BMO's Chen recently told investors that Tilray's cannabis cultivation capacity might be too large for the market.

"Management indicated the lower utilization is temporary," Chen wrote, "but we wonder if (Tilray's) capacity will exceed its market opportunity for some time given how slow Canada has been rationalizing the number of LPs, and we think European legalization may take longer than expected."

Tilray is considering using excess capacity to grow fruits and vegetables, following Aurora Cannabis' example.

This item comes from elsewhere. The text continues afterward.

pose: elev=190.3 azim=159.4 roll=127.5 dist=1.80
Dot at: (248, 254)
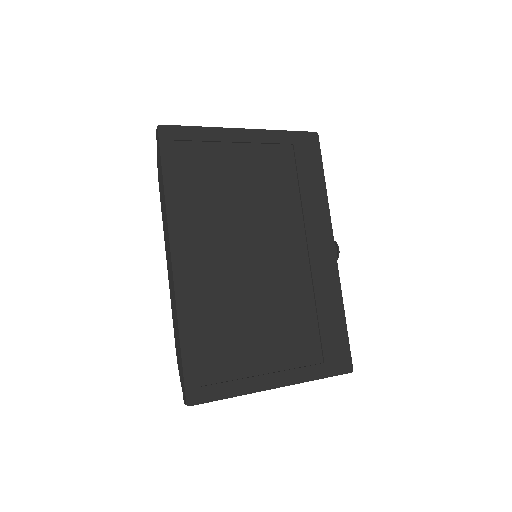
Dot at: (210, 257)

Tilray's spokesperson said in an email that the company's "focus is on driving revenue gains across our diverse portfolio, which will open up an additional revenue channel in the adult-use cannabis market pending federal legalization."

Our approach allows us to capitalize on the current market conditions and create a strong foundation for future growth in the U.S. federal cannabis industry."

Tilray is focusing on growing its CC Pharma business in Europe, which distributes medical cannabis to pharmacies, and increasing its market share in Germany and other countries.

In Cantanhede, Portugal, Tilray cut roughly a quarter of its workforce earlier this month.

It is our intention to leverage our current businesses in order to be a first-mover upon the expected legalization of adult-use in Germany and other European markets," the spokesperson said.